Task requirements — Using the material below, return exactly the lines between the one holding "Identify and label" and the one holding "Calculate the fixed", inclusive, and no others.

┄┄┄┄┄┄┄┄┄┄

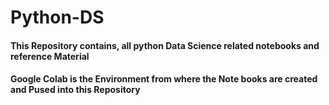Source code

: # Python-DS
#### This Repository contains, all python Data Science related notebooks and reference Material 
####  Google Colab is the Environment from where the Note books are created and Pused into this Repository
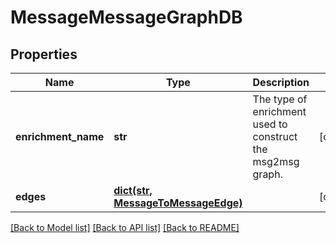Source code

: # MessageMessageGraphDB

## Properties
Name | Type | Description | Notes
------------ | ------------- | ------------- | -------------
**enrichment_name** | **str** | The type of enrichment used to construct the msg2msg graph. | [optional] 
**edges** | [**dict(str, MessageToMessageEdge)**](MessageToMessageEdge.md) |  | [optional] 

[[Back to Model list]](../README.md#documentation-for-models) [[Back to API list]](../README.md#documentation-for-api-endpoints) [[Back to README]](../README.md)

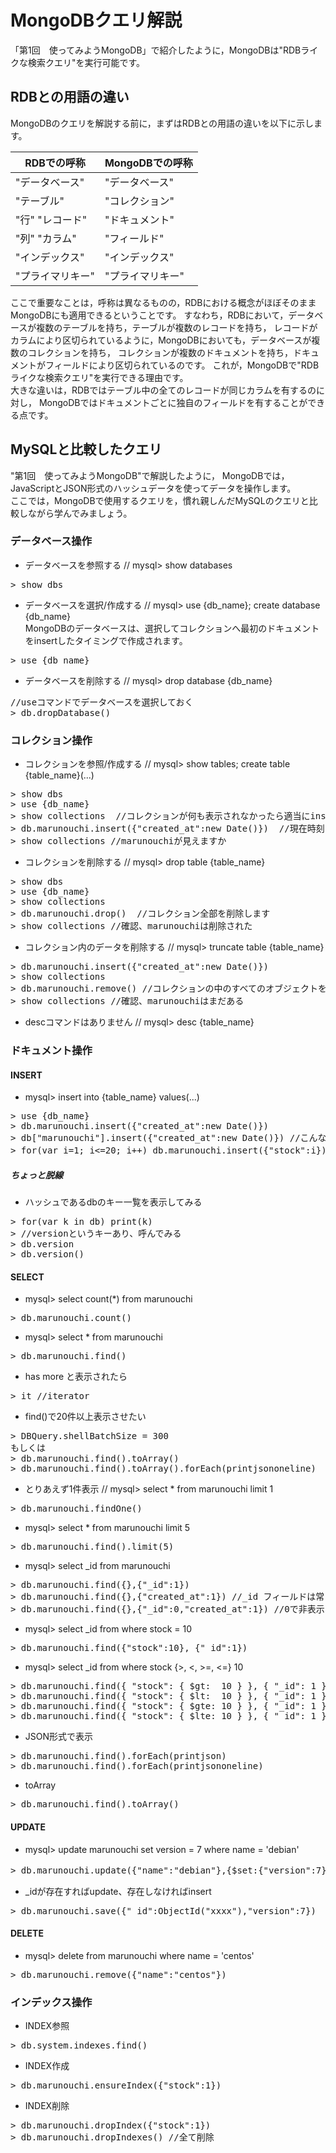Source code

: MongoDBクエリ解説
=====

「第1回　使ってみようMongoDB」で紹介したように，MongoDBは"RDBライクな検索クエリ"を実行可能です。

## RDBとの用語の違い

MongoDBのクエリを解説する前に，まずはRDBとの用語の違いを以下に示します。

RDBでの呼称               |  MongoDBでの呼称
--------------------------|---------
"データベース"            | "データベース"
"テーブル"                | "コレクション"
"行" "レコード"           | "ドキュメント"
"列" "カラム"             | "フィールド"
"インデックス"            | "インデックス"
"プライマリキー"          |  "プライマリキー"

ここで重要なことは，呼称は異なるものの，RDBにおける概念がほぼそのままMongoDBにも適用できるということです。
すなわち，RDBにおいて，データベースが複数のテーブルを持ち，テーブルが複数のレコードを持ち，
レコードがカラムにより区切られているように，MongoDBにおいても，データベースが複数のコレクションを持ち，
コレクションが複数のドキュメントを持ち，ドキュメントがフィールドにより区切られているのです。
これが，MongoDBで"RDBライクな検索クエリ"を実行できる理由です。  
大きな違いは，RDBではテーブル中の全てのレコードが同じカラムを有するのに対し，
MongoDBではドキュメントごとに独自のフィールドを有することができる点です。


## MySQLと比較したクエリ

"第1回　使ってみようMongoDB"で解説したように，
MongoDBでは，JavaScriptとJSON形式のハッシュデータを使ってデータを操作します。  
ここでは，MongoDBで使用するクエリを，慣れ親しんだMySQLのクエリと比較しながら学んでみましょう。  

### データベース操作
* データベースを参照する // mysql> show databases
<pre>
> show dbs
</pre>

* データベースを選択/作成する // mysql> use {db_name}; create database {db_name}  
MongoDBのデータベースは、選択してコレクションへ最初のドキュメントをinsertしたタイミングで作成されます。
<pre>
> use {db_name}
</pre>

* データベースを削除する // mysql> drop database {db_name}
<pre>
//useコマンドでデータベースを選択しておく    
> db.dropDatabase()
</pre>

### コレクション操作
* コレクションを参照/作成する // mysql> show tables; create table {table_name}(...)
<pre>
> show dbs  
> use {db_name}  
> show collections  //コレクションが何も表示されなかったら適当にinsertする  
> db.marunouchi.insert({"created_at":new Date()})  //現在時刻をinsert  
> show collections //marunouchiが見えますか
</pre>

* コレクションを削除する // mysql> drop table {table_name}
<pre>
> show dbs  
> use {db_name}  
> show collections  
> db.marunouchi.drop()  //コレクション全部を削除します  
> show collections //確認、marunouchiは削除された  
</pre>

* コレクション内のデータを削除する // mysql> truncate table {table_name}
<pre>
> db.marunouchi.insert({"created_at":new Date()})  
> show collections  
> db.marunouchi.remove() //コレクションの中のすべてのオブジェクトを削除します  
> show collections //確認、marunouchiはまだある  
</pre>

* descコマンドはありません // mysql> desc {table_name}

### ドキュメント操作
#### INSERT
* mysql> insert into {table_name} values(...)
<pre>
> use {db_name}
> db.marunouchi.insert({"created_at":new Date()})
> db["marunouchi"].insert({"created_at":new Date()}) //こんな書き方もできます 
> for(var i=1; i<=20; i++) db.marunouchi.insert({"stock":i}) //for文も使えます
</pre>


##### ちょっと脱線 
* ハッシュであるdbのキー一覧を表示してみる
<pre>
> for(var k in db) print(k)
> //versionというキーあり、呼んでみる
> db.version
> db.version()
</pre>


#### SELECT
* mysql> select count(*) from marunouchi
<pre>
> db.marunouchi.count()
</pre>

* mysql> select * from marunouchi
<pre>
> db.marunouchi.find()
</pre>

* has more と表示されたら
<pre>
> it //iterator
</pre>

* find()で20件以上表示させたい
<pre>
> DBQuery.shellBatchSize = 300  
もしくは  
> db.marunouchi.find().toArray()  
> db.marunouchi.find().toArray().forEach(printjsononeline)  
</pre>


* とりあえず1件表示 // mysql> select * from marunouchi limit 1
<pre>
> db.marunouchi.findOne()
</pre>

* mysql> select * from marunouchi limit 5
<pre>
> db.marunouchi.find().limit(5)
</pre>

* mysql> select _id from marunouchi
<pre>
> db.marunouchi.find({},{"_id":1})  
> db.marunouchi.find({},{"created_at":1}) //_id フィールドは常に表示される  
> db.marunouchi.find({},{"_id":0,"created_at":1}) //0で非表示に  
</pre>

* mysql> select _id from where stock = 10
<pre>
> db.marunouchi.find({"stock":10}, {"_id":1})  
</pre>

* mysql> select _id from where stock {>, <, >=, <=} 10
<pre>
> db.marunouchi.find({ "stock": { $gt:  10 } }, { "_id": 1 })
> db.marunouchi.find({ "stock": { $lt:  10 } }, { "_id": 1 })
> db.marunouchi.find({ "stock": { $gte: 10 } }, { "_id": 1 })
> db.marunouchi.find({ "stock": { $lte: 10 } }, { "_id": 1 })
</pre>

* JSON形式で表示
<pre>
> db.marunouchi.find().forEach(printjson)  
> db.marunouchi.find().forEach(printjsononeline)  
</pre>

* toArray
<pre>
> db.marunouchi.find().toArray()
</pre>

#### UPDATE
* mysql> update marunouchi set version = 7 where name = 'debian'
<pre>
> db.marunouchi.update({"name":"debian"},{$set:{"version":7}}) //$setがないと他のフィールドが消えてしまうので注意
</pre>

* _idが存在すればupdate、存在しなければinsert
<pre>
> db.marunouchi.save({"_id":ObjectId("xxxx"),"version":7})
</pre>

#### DELETE
* mysql> delete from marunouchi where name = 'centos'
<pre>
> db.marunouchi.remove({"name":"centos"})
</pre>

### インデックス操作
* INDEX参照
<pre>
> db.system.indexes.find()
</pre>

* INDEX作成
<pre>
> db.marunouchi.ensureIndex({"stock":1})
</pre>

* INDEX削除
<pre>
> db.marunouchi.dropIndex({"stock":1})  
> db.marunouchi.dropIndexes() //全て削除  
</pre>






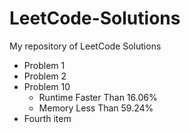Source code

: # LeetCode-Solutions
My repository of LeetCode Solutions

- Problem 1
- Problem 2
- Problem 10
    - Runtime Faster Than 16.06%
    - Memory Less Than 59.24%
- Fourth item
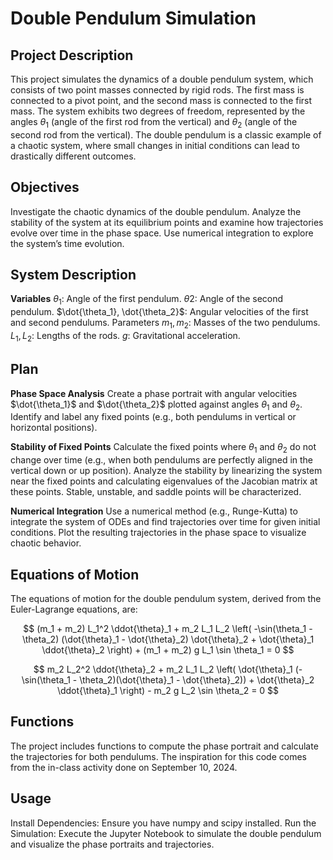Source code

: # Double Pendulum Simulation
## Project Description
This project simulates the dynamics of a double pendulum system, which consists of two point masses connected by rigid rods. The first mass is connected to a pivot point, and the second mass is connected to the first mass. The system exhibits two degrees of freedom, represented by the angles $\theta_1$ (angle of the first rod from the vertical) and $\theta_2$ (angle of the second rod from the vertical). The double pendulum is a classic example of a chaotic system, where small changes in initial conditions can lead to drastically different outcomes.

## Objectives
Investigate the chaotic dynamics of the double pendulum.
Analyze the stability of the system at its equilibrium points and examine how trajectories evolve over time in the phase space.
Use numerical integration to explore the system’s time evolution.

## System Description
**Variables**
$\theta_1$: Angle of the first pendulum.
$\theta2$: Angle of the second pendulum.
$\dot{\theta_1}, \dot{\theta_2}$: Angular velocities of the first and second pendulums.
Parameters
$m_1, m_2$: Masses of the two pendulums.
$L_1, L_2$: Lengths of the rods.
$g$: Gravitational acceleration.

## Plan
**Phase Space Analysis**
Create a phase portrait with angular velocities $\dot{\theta_1}$ and $\dot{\theta_2}$ plotted against angles $\theta_1$ and $\theta_2$.
Identify and label any fixed points (e.g., both pendulums in vertical or horizontal positions).

**Stability of Fixed Points**
Calculate the fixed points where $\theta_1$ and $\theta_2$ do not change over time (e.g., when both pendulums are perfectly aligned in the vertical down or up position).
Analyze the stability by linearizing the system near the fixed points and calculating eigenvalues of the Jacobian matrix at these points. Stable, unstable, and saddle points will be characterized.

**Numerical Integration**
Use a numerical method (e.g., Runge-Kutta) to integrate the system of ODEs and find trajectories over time for given initial conditions.
Plot the resulting trajectories in the phase space to visualize chaotic behavior.

## Equations of Motion
The equations of motion for the double pendulum system, derived from the Euler-Lagrange equations, are:

$$
(m_1 + m_2) L_1^2 \ddot{\theta}_1 + m_2 L_1 L_2 \left( -\sin(\theta_1 - \theta_2) (\dot{\theta}_1 - \dot{\theta}_2) \dot{\theta}_2 + \dot{\theta}_1 \ddot{\theta}_2 \right) + (m_1 + m_2) g L_1 \sin \theta_1 = 0
$$

$$
m_2 L_2^2 \ddot{\theta}_2 + m_2 L_1 L_2 \left( \dot{\theta}_1 (-\sin(\theta_1 - \theta_2)(\dot{\theta}_1 - \dot{\theta}_2)) + \dot{\theta}_2 \ddot{\theta}_1 \right) - m_2 g L_2 \sin \theta_2 = 0
$$

## Functions
The project includes functions to compute the phase portrait and calculate the trajectories for both pendulums. The inspiration for this code comes from the in-class activity done on September 10, 2024.

## Usage
Install Dependencies: Ensure you have numpy and scipy installed.
Run the Simulation: Execute the Jupyter Notebook to simulate the double pendulum and visualize the phase portraits and trajectories.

┄┄┄┄┄┄┄┄┄┄

Solution to this exercise —
Identify and label any fixed points (e.g., both pendulums in vertical or horizontal positions).

**Stability of Fixed Points**
Calculate the fixed points where $\theta_1$ and $\theta_2$ do not change over time (e.g., when both pendulums are perfectly aligned in the vertical down or up position).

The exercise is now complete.